Can We Break The Cheating Cycle?

So it’s hopeless, right? Wrong! We can break the cycle of cheating if we really want to. It’s not easy. It’s not fun. Then again, being fat and unhealthy isn’t easy or fun either. It’s our call. We can be fat and unhealthy and miserable – and get to eat cake and potatoes. Or we can become thin and healthy and occasionally be miserable because we can’t eat cake or potatoes. The choice is ours.

If we are really going to succeed, we must learn to see ourselves very clearly. We must get to know ourselves better than we ever have before, and be honest about both our motives and our goals. Doing this may sometimes be uncomfortable, but it is imperative that we understand why we do what we do and why we want what we want. Kathleen Munson, who writes the “Tough Talk And No Nonsense” column, calls it “emotional housecleaning,” and that’s exactly what it is. Those damn emotional dust bunnies will get us every time if we don’t sweep them up.


How To Break The Cheating Cycle

The first step is pretty obvious. We need to decide that we are going to stop cheating. We can’t use halfhearted measures. As Yoda said, “Do or not do. There is no try.”

Once we’ve made that decision, we need to prepare for our weaker moments. We should always have low carbohydrate food available, whether we are at home or not. This means having meat and low carbohydrate vegetables in the freezer, and some low carbohydrate foods already prepared and ready to snatch at a moment’s notice. Hard-boiled or deviled eggs, meat roll-ups, slices of precooked steak, real cheese, homemade low carb soup, prewashed bags of salad greens, seasoned chicken breasts, or whatever low carb foods are our favorites should be in the refrigerator at all times.

High carbohydrate foods that tempt us should be banished from our homes – at least until we get ourselves under control. This is a time to be selfish and uncompromising. If our children have to have cereal in the morning, then they have to have cereal that we don’t like. If our spouses have to have popcorn or potato chips in the evening and we love those things, then they have to keep them in the trunk of their car and eat them out of our sight. If pizza for the family is a must on Saturday nights, then they can darn well go out to Pizza Hut by themselves, and they’d better not bring back any leftovers.

We should be prepared when we are away from home, too. We can pack a small, insulated cooler to take to work each day. We can have some premeasured bags of nuts or some protein bars in our desk drawers, the glove compartments of our cars, and in our purses or fanny packs. We should eat something low carb and filling before we go to a party so we don’t arrive hungry, and we should have some emergency low carb rations secreted somewhere so that we can whip them out if the high carb foods at the social gathering begin to tempt us.

We should not apologize or explain or compromise our pattern of eating for anyone. We should answer only to ourselves, and only do what is best for us.

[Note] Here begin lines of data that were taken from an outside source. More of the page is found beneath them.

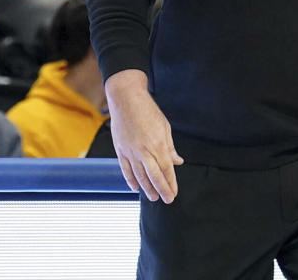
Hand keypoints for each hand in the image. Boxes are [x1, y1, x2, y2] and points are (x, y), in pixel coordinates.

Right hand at [105, 69, 183, 202]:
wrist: (126, 98)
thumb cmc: (148, 110)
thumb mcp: (164, 127)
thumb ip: (170, 147)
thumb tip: (178, 162)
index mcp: (158, 144)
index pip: (166, 169)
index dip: (171, 183)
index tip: (174, 193)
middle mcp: (144, 151)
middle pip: (153, 176)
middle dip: (161, 190)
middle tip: (166, 200)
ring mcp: (130, 151)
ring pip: (139, 176)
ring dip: (147, 188)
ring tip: (153, 197)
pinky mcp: (120, 149)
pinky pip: (125, 169)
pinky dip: (130, 180)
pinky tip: (135, 187)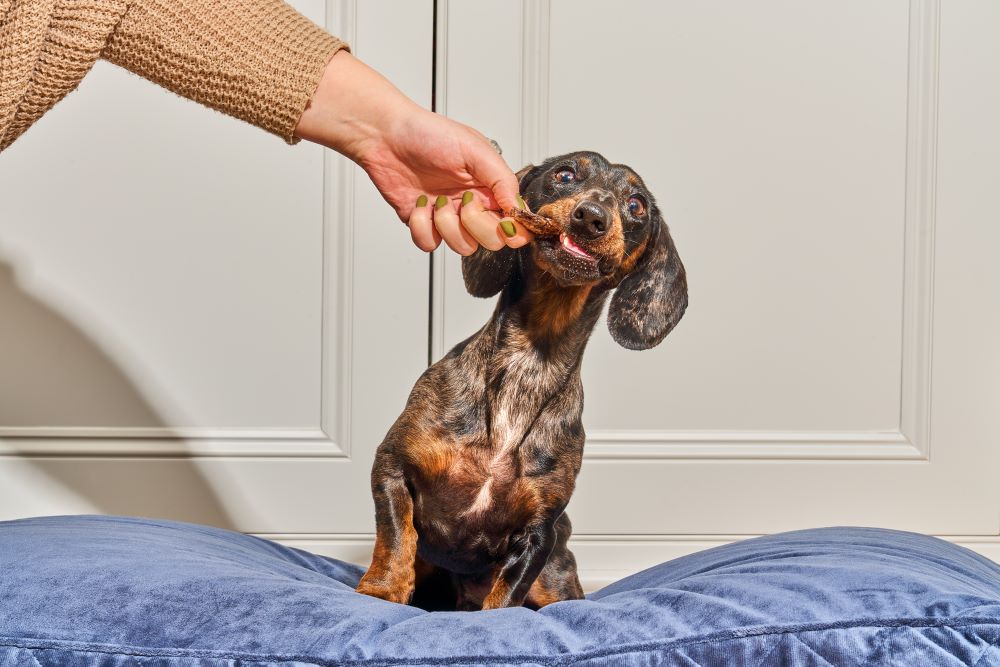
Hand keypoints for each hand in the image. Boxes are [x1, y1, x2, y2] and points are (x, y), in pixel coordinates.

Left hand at [295, 51, 532, 253]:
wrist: (385, 136)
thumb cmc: (429, 133)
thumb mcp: (475, 149)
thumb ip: (502, 180)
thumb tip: (518, 208)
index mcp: (491, 187)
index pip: (515, 221)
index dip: (516, 230)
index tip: (505, 224)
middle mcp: (473, 205)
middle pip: (493, 240)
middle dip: (477, 225)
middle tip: (464, 201)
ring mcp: (448, 217)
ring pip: (463, 246)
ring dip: (448, 225)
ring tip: (436, 200)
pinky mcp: (424, 224)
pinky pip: (430, 244)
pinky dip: (422, 227)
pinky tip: (420, 204)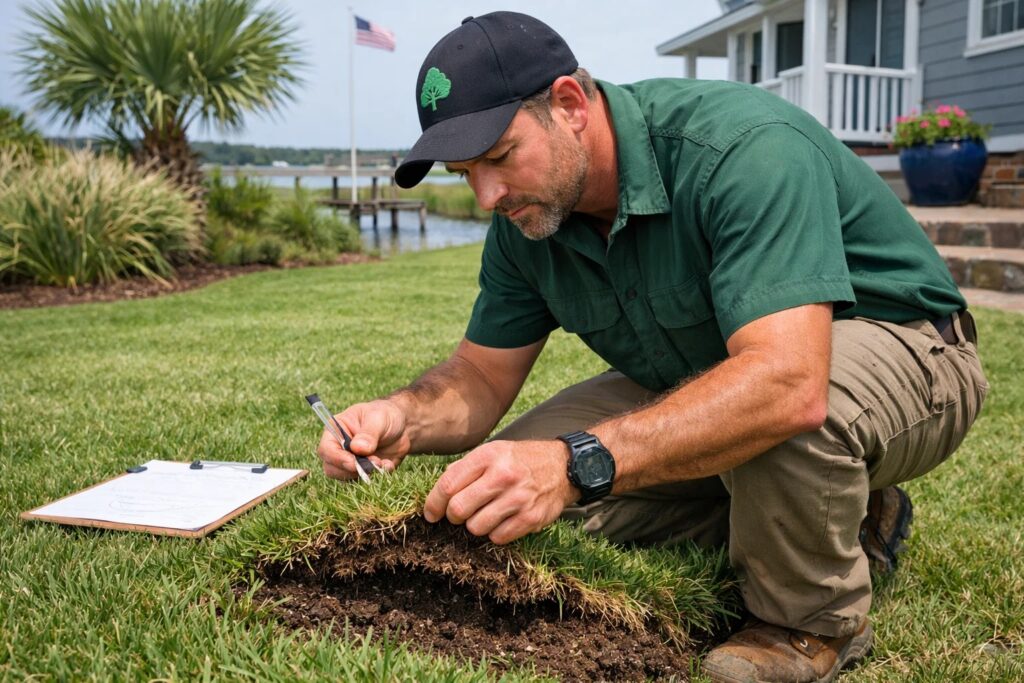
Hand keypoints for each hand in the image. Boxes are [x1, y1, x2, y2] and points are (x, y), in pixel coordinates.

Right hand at [317, 399, 410, 480]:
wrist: (403, 426)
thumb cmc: (386, 415)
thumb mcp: (378, 418)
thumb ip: (368, 433)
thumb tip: (357, 449)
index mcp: (336, 430)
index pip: (326, 449)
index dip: (337, 459)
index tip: (353, 463)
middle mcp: (339, 448)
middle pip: (331, 468)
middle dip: (352, 470)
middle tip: (373, 462)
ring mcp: (350, 461)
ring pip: (346, 477)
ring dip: (365, 473)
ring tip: (382, 462)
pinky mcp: (362, 470)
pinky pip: (364, 480)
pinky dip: (377, 476)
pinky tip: (388, 464)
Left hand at [422, 440, 576, 544]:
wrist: (563, 466)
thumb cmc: (520, 460)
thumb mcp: (493, 452)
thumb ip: (464, 469)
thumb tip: (437, 495)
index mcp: (489, 456)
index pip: (448, 485)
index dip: (434, 503)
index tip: (431, 513)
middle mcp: (503, 475)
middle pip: (459, 509)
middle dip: (453, 516)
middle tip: (459, 515)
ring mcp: (518, 498)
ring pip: (476, 527)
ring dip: (475, 525)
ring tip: (485, 514)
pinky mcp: (531, 517)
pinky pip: (498, 537)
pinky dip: (495, 533)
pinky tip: (502, 520)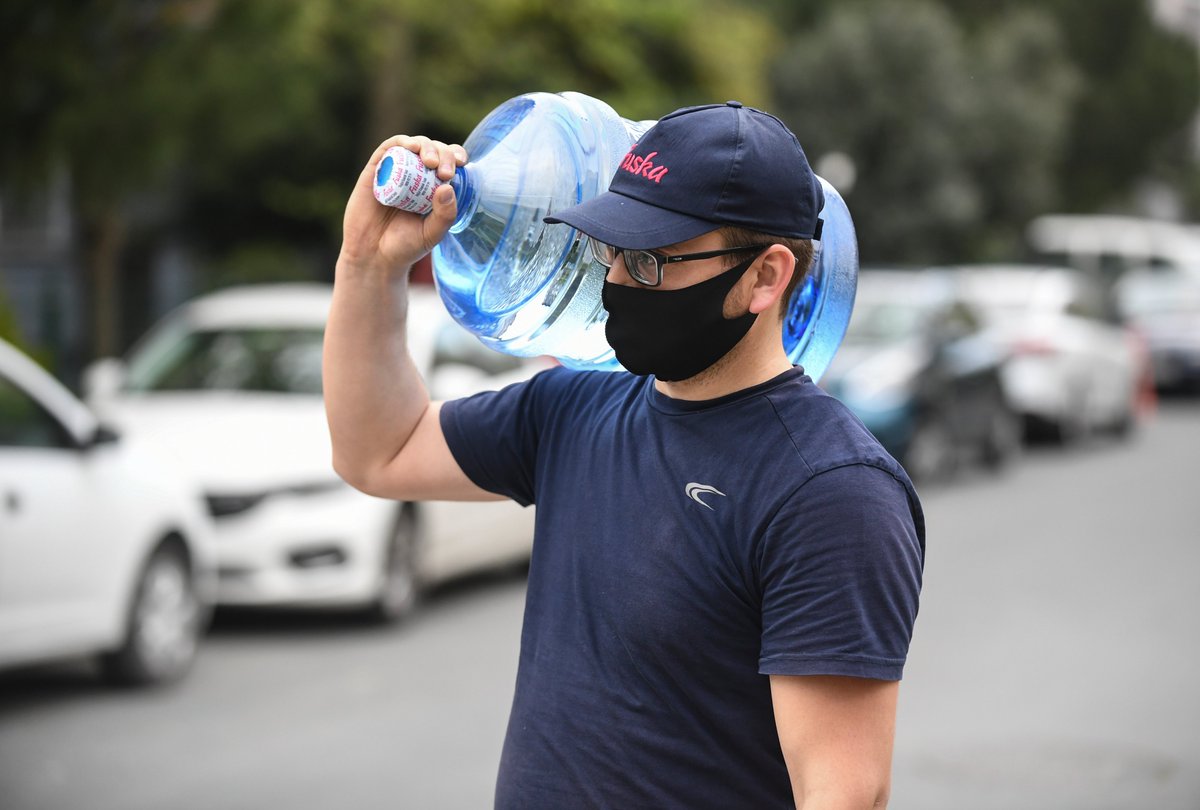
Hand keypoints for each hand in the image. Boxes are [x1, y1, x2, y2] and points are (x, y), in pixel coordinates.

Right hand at [338, 135, 467, 275]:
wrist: (372, 255)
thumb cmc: (404, 246)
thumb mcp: (431, 234)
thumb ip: (444, 215)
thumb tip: (447, 187)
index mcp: (433, 188)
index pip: (449, 163)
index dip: (456, 156)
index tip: (462, 163)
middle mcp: (416, 176)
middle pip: (434, 151)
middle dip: (443, 154)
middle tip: (445, 172)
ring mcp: (396, 171)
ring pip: (414, 145)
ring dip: (426, 146)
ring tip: (430, 162)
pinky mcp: (376, 170)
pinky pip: (389, 148)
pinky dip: (402, 142)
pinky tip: (411, 147)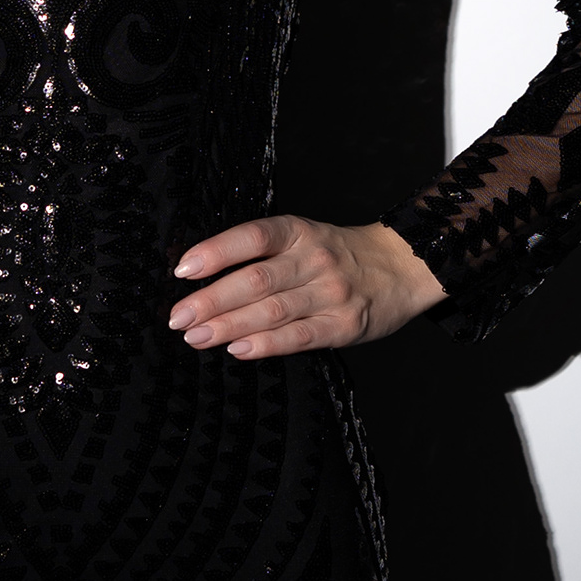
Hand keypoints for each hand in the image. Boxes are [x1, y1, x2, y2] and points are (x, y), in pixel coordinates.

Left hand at [167, 215, 447, 358]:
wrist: (402, 266)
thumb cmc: (338, 254)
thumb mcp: (303, 238)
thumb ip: (262, 256)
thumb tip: (203, 280)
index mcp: (299, 232)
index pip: (252, 237)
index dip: (216, 252)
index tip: (182, 270)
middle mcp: (314, 259)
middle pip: (255, 279)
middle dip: (211, 300)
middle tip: (178, 317)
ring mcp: (330, 293)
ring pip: (271, 311)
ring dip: (228, 325)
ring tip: (196, 336)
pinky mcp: (343, 326)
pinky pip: (298, 337)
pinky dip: (266, 344)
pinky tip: (238, 349)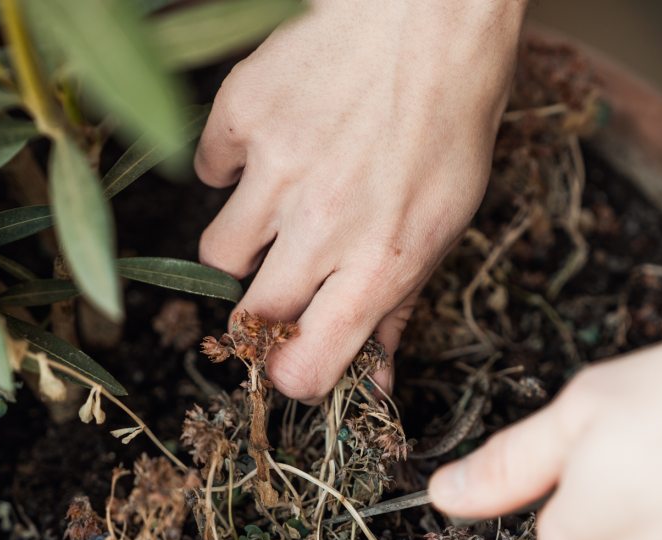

When We’re Tempted To Cheat

We’ve made the decision that we’re going to succeed, that we’re going to lose weight and become healthier. We’ve prepared by stocking the refrigerator, the freezer, our purses, our briefcases, our glove compartments, and our desks. We’ve got it made in the shade, but…. we are still going to be tempted to cheat sometimes.

We can “just say no,” but we really need to go further than that. We need to analyze why we’re tempted at that particular time. Are we bored? Are we too tired? Are we lonely or afraid or angry? This is where the really hard, often uncomfortable work starts. We need to allow ourselves to feel the uncomfortable feelings, to understand why we feel them, and to ride them out. It’s similar to driving through a long, dark, scary tunnel. We’ll never see the light at the end if we don’t travel through it. In the long run, it’s worth all the effort.

Watch out for those potholes. Drive around them.